There are two types of hope. The first could be defined this way: If you are hollering for a lifesaver and someone throws you an anchor, you grab on and hope it floats. With the other, you let the anchor pass and hope you can tread water until something better comes along. On the morning of the 1973 draft of amateur players, Sam Pollock, general manager of the Canadiens and one of the great anchor-throwers of all time, walked Torrey around Montreal's Mt. Royal Hotel four times. Each time he made a higher offer for the Islanders' first choice. The Islanders' scouts gagged in their coffee each time Torrey passed by the hotel entrance. Finally, Torrey came inside. No deal. He had let the anchor pass. That may have been the most important moment in the Islanders' history.
The Islanders have spotted talent better than any other team over the last 10 years. In the 1973 draft they chose Potvin first and Defenseman Dave Lewis second. "My whole approach that year was to get our goals against down," says Torrey, who also picked up veteran Defenseman Bert Marshall from the Rangers. Two days before the draft Al Arbour was named coach. Today, with a nine-year record of 381-202-135 behind the Islander bench, he's regarded as the best at his job in the NHL.
During his playing days (1953-71) with four NHL teams. Arbour had been a dependable defenseman, one who seldom strayed far into the offensive zone. As a player he was disciplined, a trait that he kept when he became coach of the St. Louis Blues in 1970. The Blues fired Arbour in November 1972, and when Torrey approached him six months later, Arbour was living in St. Louis and scouting for the Flames. His initial reaction to Torrey's offer was negative. "The first thing Al didn't like was our team," recalls Torrey. "He said, 'Hey Bill, I got gassed in St. Louis when they had a pretty good team, and I'm not making a move and taking this on.' " Also, Arbour's wife, Claire, had heard a lot of unsettling tales about life in New York, and he didn't think she'd ever agree to live there. "I knew that Vancouver and Oakland were after Al, too," says Torrey, "so I told him to think about it and give me another call after his holiday."
The Arbours left that week for a vacation in Florida, and, by a stroke of fate, one day on the beach they struck up a conversation with a congenial couple from Long Island. The couple told the Arbours that Long Island was completely different from New York City, that the Island was a great place to live. When Arbour returned to St. Louis, he called Torrey and asked him if the job was still open. It was. Would it be all right if Claire came along for a visit? It was. Five days later, Claire gave the O.K. and Torrey had his coach.
"That was a very, very important move," says Torrey. "That first training camp with Al was like boot camp. I can remember Ralph Stewart literally crawling off the ice one day, and guys like Westfall were bitching something awful. That was the sign we were getting somewhere."
"The first day of camp Al told us we were going for a light skate," says Nystrom. "Two and a half hours later we left the ice. That's when we knew the fun and games were over."
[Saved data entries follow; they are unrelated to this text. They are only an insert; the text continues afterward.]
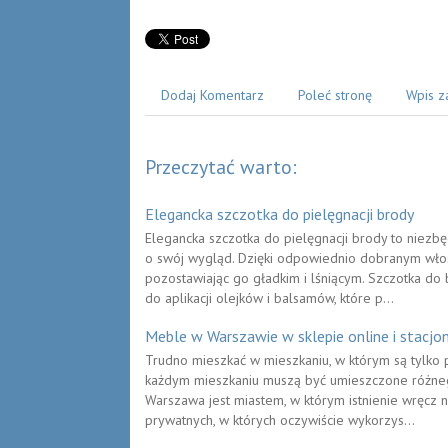
Dodaj Komentarz
Poleć stronę
Wpis z
Przeczytać warto:
Elegancka szczotka do pielęgnacji brody
Elegancka szczotka do pielęgnacji brody to niez
o swój wygląd. Dzięki odpowiednio dobranym włosi
pozostawiając go gładkim i lśniącym. Szczotka do
do aplikacji olejków i balsamów, które p...
Meble w Warszawie w sklepie online i stacjon
Trudno mieszkać w mieszkaniu, w którym są tylko 
każdym mieszkaniu muszą być umieszczone różnego
Warszawa jest miastem, w którym istnienie wręcz 
prywatnych, w których oczywiście wykorzys...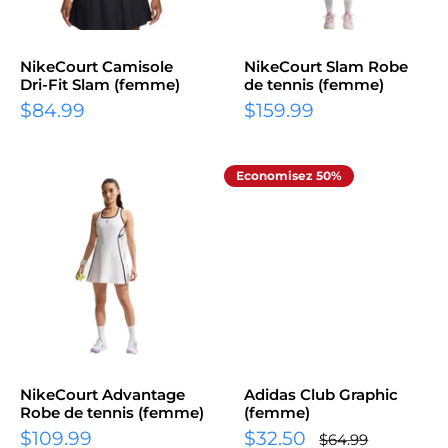
NikeCourt Camisole
NikeCourt Slam Robe
Dri-Fit Slam (femme)
de tennis (femme)
Prix
Prix
$84.99
$159.99
réduit
réduit
Economisez 50%
NikeCourt Advantage
Adidas Club Graphic
Robe de tennis (femme)
(femme)
Prix
Prix
$109.99
$32.50
Prix
$64.99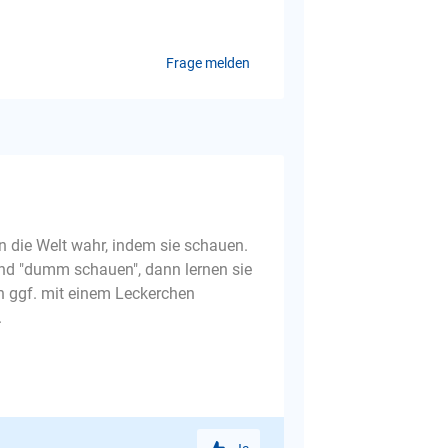
Frage melden
 die Welt wahr, indem sie schauen.
nd "dumm schauen", dann lernen sie
n ggf. mit einem Leckerchen
.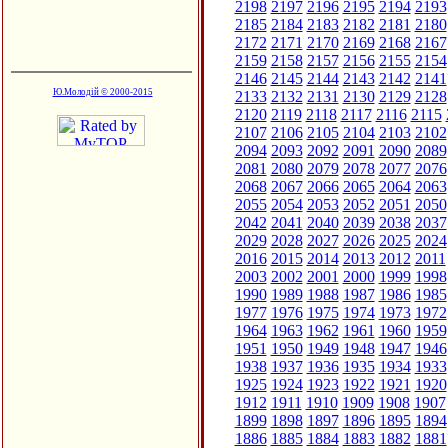
2198
2197
2196
2195
2194
2193
2185
2184
2183
2182
2181
2180
2172
2171
2170
2169
2168
2167
2159
2158
2157
2156
2155
2154
2146
2145
2144
2143
2142
2141
Ю.Молодій © 2000-2015
2133
2132
2131
2130
2129
2128
2120
2119
2118
2117
2116
2115
2107
2106
2105
2104
2103
2102
2094
2093
2092
2091
2090
2089
2081
2080
2079
2078
2077
2076
2068
2067
2066
2065
2064
2063
2055
2054
2053
2052
2051
2050
2042
2041
2040
2039
2038
2037
2029
2028
2027
2026
2025
2024
2016
2015
2014
2013
2012
2011
2003
2002
2001
2000
1999
1998
1990
1989
1988
1987
1986
1985
1977
1976
1975
1974
1973
1972
1964
1963
1962
1961
1960
1959
1951
1950
1949
1948
1947
1946
1938
1937
1936
1935
1934
1933
1925
1924
1923
1922
1921
1920
1912
1911
1910
1909
1908
1907
1899
1898
1897
1896
1895
1894
1886
1885
1884
1883
1882
1881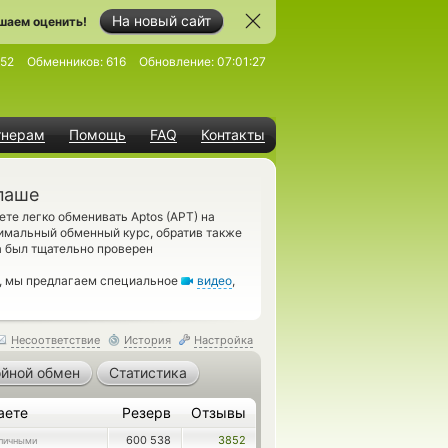
На новый сайт
шаем оценить!
052
Обменников:
616
Обновление:
07:01:27
тнерам
Помощь
FAQ
Контакты
паше
те легко обменивать Aptos (APT) на
имальный обменный курс, обратив также
а был тщательно проверен
м, мы предлагаем специальное
видео
,
Несоответствие
История
Настройка
йной обмен
Статистика
аете
Резерв
Отзывы
600 538
3852
личными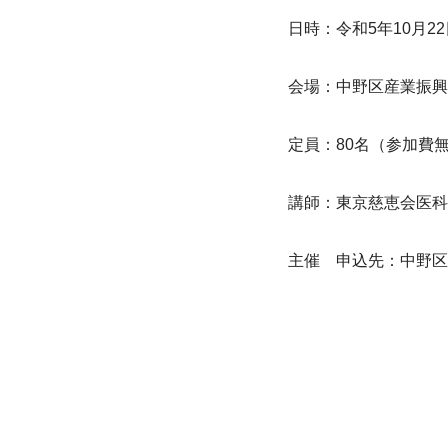
日時：令和5年10月22日(
会場：中野区産業振興
定員：80名（参加費
講師：東京慈恵会医科
主催　申込先：中野区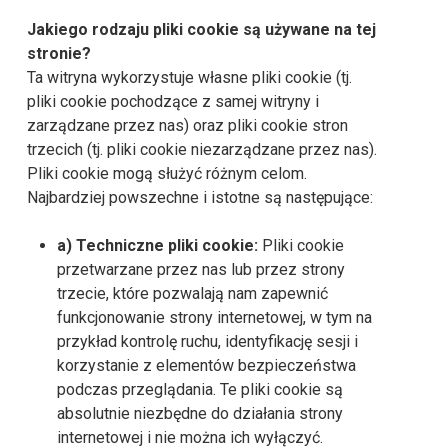
Jakiego rodzaju pliki cookie są używane na tej
stronie?
Ta witryna wykorzystuje własne pliki cookie (tj.
pliki cookie pochodzące z samej witryny i
zarządzane przez nas) oraz pliki cookie stron
trzecich (tj. pliki cookie niezarządzane przez nas).
Pliki cookie mogą służyć różnym celom.
Najbardziej powszechne i istotne są następujące:
a) Techniczne pliki cookie:
Pliki cookie
przetwarzane przez nas lub przez strony
trzecie, które pozwalają nam zapewnić
funkcjonowanie strony internetowej, w tym na
przykład kontrolę ruchu, identyfikację sesji i
korzystanie z elementów bezpieczeństwa
podczas przeglądania. Te pliki cookie są
absolutnie niezbędne do działania strony
internetowej i nie można ich wyłączyć.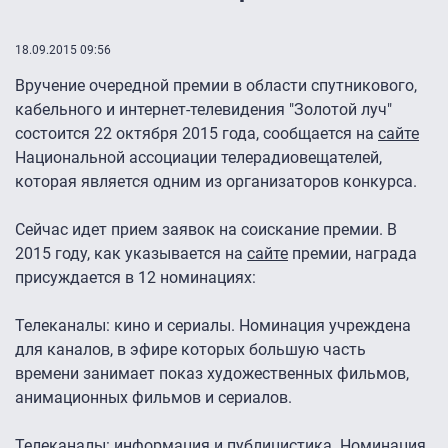
18.09.2015 09:56
Вручение очередной премии в области спутникового,
кабельного и интернет-телевидения "Золотой луч"
состоится 22 октября 2015 года, сообщается на
сайте
Национальной ассоциации телерадиовещателей,
которая является одним из организаторов конкурса.
Сейчас идет прием заявок на соискание премии. В
2015 году, как указывается на
сайте
премии, награда
присуждается в 12 номинациях:
Телеканалы: кино и сериалы. Номинация учреждена
для каналов, в эфире которых большую часть
времени занимает показ художественных фильмов,
анимационных фильмов и сериалов.
Телеканалы: информация и публицистика. Номинация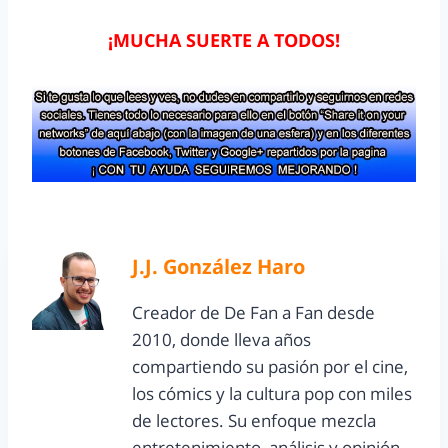
¡MUCHA SUERTE A TODOS!
J.J. González Haro
Creador de De Fan a Fan desde
2010, donde lleva años
compartiendo su pasión por el cine,
los cómics y la cultura pop con miles
de lectores. Su enfoque mezcla
entretenimiento, análisis y opinión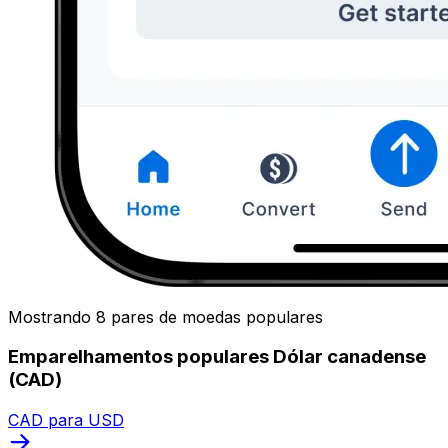
Mostrando 8 pares de moedas populares
Emparelhamentos populares Dólar canadense
(CAD)
CAD para USD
The Islanders finished eighth in the East Division again in their second season, winning only 19 games, but they lowered their goals against by 100. "Teams beat us that second year, but they had to work to do it," says Torrey. The Islanders had fourth choice in the 1974 amateur draft, and this time they were looking for forwards to help out Harris. In the first round Torrey took Clark Gillies, a giant left wing, and in the second round he picked a center named Bryan Trottier.